In Monday morning’s bright sunlight, a front-end loader busily growled through the dwindling piles of rubble that are the last remnants of three Center Street buildings.
And one morning soon—probably in late August—earthmovers will begin their excavations, making way for the posh, 186,000-square-foot, nine-story condo complex.
Once that happens, the one-block stretch of Center Street between Shattuck Avenue and Milvia Street—already reduced to one lane by the work at the new Berkeley City College building—will become even more congested as crews across the street start digging for parking.
The college’s “use of the street for construction activities will end approximately the end of July, and building occupancy will occur on August 23, 2006, which is the start of the school year,” said Tamlyn Bright of the city Office of Transportation.
Excavation won’t commence until after college starts.
Still more construction is being planned just across Shattuck where UC Berkeley and Carpenter and Company are planning a 210-room upscale hotel, condo and convention center complex, though the developer says construction could be as much as two years away.
Once dubbed the Seagate Building after its first set of developers and renamed by their successors, the 2041-67 Center St. Arpeggio will become Berkeley’s tallest new building since the Gaia Building.
But, unlike the always controversial Gaia, it will house a full-time 9,000-square-foot performance and rehearsal venue under the auspices of the non-profit Berkeley Repertory Theatre.
“My prediction is that it will be a couple of months before we start digging the hole,” said Darrell de Tienne, a San Francisco developer who has been involved with the project through two changes of ownership.
The construction date will be determined by the city approval process, de Tienne said.
“The city will probably change everything six ways from Sunday,” he quipped. “But once we begin, construction should be complete within 24 months.”
The new building will incorporate green technology, the developer said, and will qualify for certification under the LEED (Leadership in Energy and Environmental Design) Green Building Rating System, de Tienne said, but just at what level he couldn’t say.
The Arpeggio will feature eight floors totaling 149 up-scale condominiums built atop a ground floor that will include rehearsal space for the Berkeley Repertory Theater, a public art gallery and at least one commercial use.
The building will also feature 160 parking spaces in a two-level underground lot.
The Berkeley Rep was given first call on the arts space—which provides an additional “bonus” floor of housing as compensation—because the non-profit’s rehearsal facilities were located in two of the just-demolished buildings.
Berkeley Rep has signed a lease that allows other groups to hold performances in the space 52 days a year.
A second bonus comes from the “inclusionary” condos incorporated in the plans, 11 units that will be sold to those earning 81 percent or less of the area’s median income and another 12 for those earning 50 percent or less.
None of the units will be on the top two floors, which will command the highest prices—a point that irks City Councilmember Dona Spring.
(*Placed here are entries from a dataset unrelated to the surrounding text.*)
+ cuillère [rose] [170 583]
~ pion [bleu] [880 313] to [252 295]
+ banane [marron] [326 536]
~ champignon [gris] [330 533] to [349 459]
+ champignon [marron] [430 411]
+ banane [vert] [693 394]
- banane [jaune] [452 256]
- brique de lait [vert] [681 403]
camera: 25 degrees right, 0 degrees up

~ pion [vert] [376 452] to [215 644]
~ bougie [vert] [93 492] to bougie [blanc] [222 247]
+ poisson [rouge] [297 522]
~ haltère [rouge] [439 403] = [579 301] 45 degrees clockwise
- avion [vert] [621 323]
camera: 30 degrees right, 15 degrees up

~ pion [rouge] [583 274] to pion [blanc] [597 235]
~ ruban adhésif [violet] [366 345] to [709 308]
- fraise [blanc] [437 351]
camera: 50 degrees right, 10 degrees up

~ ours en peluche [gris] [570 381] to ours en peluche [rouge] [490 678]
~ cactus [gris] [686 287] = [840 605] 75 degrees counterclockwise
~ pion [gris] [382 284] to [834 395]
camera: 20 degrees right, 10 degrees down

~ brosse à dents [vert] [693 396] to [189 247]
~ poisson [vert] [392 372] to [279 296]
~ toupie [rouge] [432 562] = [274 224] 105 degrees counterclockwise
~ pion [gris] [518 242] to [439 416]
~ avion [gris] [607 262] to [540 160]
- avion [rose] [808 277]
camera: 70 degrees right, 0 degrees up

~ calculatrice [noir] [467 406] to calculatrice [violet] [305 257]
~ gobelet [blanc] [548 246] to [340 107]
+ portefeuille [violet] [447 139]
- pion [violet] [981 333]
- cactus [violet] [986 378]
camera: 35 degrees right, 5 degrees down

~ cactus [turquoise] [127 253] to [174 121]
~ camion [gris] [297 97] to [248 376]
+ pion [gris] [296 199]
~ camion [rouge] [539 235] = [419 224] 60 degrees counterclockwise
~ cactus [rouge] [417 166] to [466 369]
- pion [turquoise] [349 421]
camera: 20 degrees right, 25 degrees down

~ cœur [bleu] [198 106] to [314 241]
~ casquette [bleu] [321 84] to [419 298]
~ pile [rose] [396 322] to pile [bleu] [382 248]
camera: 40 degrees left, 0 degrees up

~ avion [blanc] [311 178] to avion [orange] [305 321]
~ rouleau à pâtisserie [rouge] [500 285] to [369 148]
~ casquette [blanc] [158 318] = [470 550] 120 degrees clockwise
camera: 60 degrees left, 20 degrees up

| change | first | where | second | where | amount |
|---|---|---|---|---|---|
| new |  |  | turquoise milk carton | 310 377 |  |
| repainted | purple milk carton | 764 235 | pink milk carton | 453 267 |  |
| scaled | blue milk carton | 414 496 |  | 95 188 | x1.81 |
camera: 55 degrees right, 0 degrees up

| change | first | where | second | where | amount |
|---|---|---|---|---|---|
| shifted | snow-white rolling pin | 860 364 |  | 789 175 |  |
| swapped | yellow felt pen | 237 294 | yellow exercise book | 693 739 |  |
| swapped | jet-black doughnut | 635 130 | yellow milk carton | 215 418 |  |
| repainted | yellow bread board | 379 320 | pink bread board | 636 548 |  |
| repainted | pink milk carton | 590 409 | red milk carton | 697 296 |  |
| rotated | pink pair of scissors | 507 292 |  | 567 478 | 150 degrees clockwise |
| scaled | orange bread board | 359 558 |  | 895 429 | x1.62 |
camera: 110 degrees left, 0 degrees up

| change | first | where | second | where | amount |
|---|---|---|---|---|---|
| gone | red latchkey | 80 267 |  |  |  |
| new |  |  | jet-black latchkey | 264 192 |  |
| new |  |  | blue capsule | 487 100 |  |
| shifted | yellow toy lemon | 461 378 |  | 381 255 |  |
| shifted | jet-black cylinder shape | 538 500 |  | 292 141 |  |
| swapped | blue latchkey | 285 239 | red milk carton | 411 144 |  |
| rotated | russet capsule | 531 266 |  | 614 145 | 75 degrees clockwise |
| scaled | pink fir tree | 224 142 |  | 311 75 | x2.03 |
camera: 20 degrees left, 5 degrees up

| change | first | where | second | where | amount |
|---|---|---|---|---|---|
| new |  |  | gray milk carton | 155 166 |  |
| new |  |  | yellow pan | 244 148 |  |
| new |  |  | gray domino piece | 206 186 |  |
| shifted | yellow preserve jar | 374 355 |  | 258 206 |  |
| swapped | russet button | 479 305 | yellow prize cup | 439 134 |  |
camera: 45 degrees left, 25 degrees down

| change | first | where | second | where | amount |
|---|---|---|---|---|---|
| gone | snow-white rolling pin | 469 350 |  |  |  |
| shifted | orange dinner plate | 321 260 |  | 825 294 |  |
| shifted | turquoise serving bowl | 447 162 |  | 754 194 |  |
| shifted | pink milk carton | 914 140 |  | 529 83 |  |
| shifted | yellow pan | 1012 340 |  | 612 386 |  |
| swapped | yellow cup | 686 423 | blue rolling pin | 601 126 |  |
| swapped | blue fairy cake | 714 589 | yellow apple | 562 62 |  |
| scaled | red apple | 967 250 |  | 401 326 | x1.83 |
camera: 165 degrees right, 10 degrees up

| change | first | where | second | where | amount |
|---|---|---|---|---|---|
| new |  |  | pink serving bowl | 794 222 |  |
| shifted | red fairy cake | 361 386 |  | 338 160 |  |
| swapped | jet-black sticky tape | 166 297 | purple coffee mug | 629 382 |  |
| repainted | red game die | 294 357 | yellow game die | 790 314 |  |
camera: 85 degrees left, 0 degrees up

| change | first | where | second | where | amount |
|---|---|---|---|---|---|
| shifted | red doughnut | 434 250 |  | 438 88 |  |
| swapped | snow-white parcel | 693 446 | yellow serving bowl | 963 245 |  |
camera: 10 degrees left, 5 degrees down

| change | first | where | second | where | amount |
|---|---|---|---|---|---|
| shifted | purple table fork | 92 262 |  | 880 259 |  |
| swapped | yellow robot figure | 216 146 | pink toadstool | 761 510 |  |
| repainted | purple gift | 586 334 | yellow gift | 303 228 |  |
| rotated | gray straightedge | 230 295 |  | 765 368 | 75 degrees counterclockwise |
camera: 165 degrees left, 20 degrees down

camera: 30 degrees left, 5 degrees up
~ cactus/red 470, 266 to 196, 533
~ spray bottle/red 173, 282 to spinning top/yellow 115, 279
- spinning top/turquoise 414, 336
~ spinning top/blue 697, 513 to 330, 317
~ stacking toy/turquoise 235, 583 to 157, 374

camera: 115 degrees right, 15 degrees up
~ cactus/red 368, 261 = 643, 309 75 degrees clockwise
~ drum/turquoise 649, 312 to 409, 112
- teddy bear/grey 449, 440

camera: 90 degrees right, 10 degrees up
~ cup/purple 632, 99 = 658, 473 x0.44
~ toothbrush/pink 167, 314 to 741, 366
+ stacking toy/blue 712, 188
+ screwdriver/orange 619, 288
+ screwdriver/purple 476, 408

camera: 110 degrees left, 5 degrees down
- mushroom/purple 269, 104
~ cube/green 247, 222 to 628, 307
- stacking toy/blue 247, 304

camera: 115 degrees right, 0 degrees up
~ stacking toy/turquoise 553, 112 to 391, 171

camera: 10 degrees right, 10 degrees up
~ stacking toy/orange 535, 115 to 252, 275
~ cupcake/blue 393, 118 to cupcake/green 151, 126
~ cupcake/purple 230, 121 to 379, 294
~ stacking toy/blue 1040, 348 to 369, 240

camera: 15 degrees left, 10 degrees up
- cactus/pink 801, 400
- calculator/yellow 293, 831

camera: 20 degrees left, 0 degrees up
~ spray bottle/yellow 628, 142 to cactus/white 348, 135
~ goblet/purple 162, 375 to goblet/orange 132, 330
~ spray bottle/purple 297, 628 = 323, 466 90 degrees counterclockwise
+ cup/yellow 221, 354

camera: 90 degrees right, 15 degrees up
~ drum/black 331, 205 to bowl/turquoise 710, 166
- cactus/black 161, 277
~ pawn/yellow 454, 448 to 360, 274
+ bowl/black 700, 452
“Inclusionary units are supposed to be the same as any others,” she said, “but these units are the inside units that don’t have the views. That’s wrong.”
The combination of bonuses allowed the developer to add four additional floors above the downtown five-floor limit.
Berkeley Housing Director Steve Barton said that a proposal that will be presented to the Planning Commission Wednesday night would allow the developers to sell the 11 units at market rate if they paid a proposed in-lieu fee to the city’s Housing Trust Fund.
The main legal opposition came in a November 2004 appeal by Citizens for Downtown Berkeley, spearheaded by current mayoral candidate and former Planning Commission Chair Zelda Bronstein.
Two months later, the City Council rejected the appeal on an 8-0-1 vote, with Councilmember Kriss Worthington abstaining.
The first developers were Seagate, a privately held five-member partnership with extensive real estate holdings in the Bay Area and apartments in Colorado. That company owns the 12-story Wells Fargo Bank building, 2140 Shattuck Ave. and structures at 2850 Telegraph Ave., 1950 and 2039-2040 Addison St., and 1918 and 1936 University Ave.
Seagate sold the site, plans and permits in May 2005 to SNK Captec Arpeggio, LLC, a joint venture corporation between an Arizona builder and a Michigan financial company.
Captec Financial Group, a firm based in Ann Arbor, Mich., specializes in development and equipment financing and holds a portfolio of leased properties. The 24-year-old company owns or manages approximately $1 billion in assets, according to the corporate web site.
SNK Realty Group, an arm of SNK Development, joined with Captec in August 2004 to create to form SNK Opportunity Partners LLC.
The same partnership has developed a 102-unit residential and ground floor commercial project, with an adjoining 263-car parking structure, at 40th Street and San Pablo Avenue in Emeryville.